> _EXERCISE_: Repeat each of the items below character for character.

******************************

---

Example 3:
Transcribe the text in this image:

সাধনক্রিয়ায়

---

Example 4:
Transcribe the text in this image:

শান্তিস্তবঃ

******************************

> _TASK OUTPUT_:
---

Example 3:
Transcribe the text in this image:

সাধনক্রিয়ায়

---

Example 4:
Transcribe the text in this image:

শান্তিস্তবঃ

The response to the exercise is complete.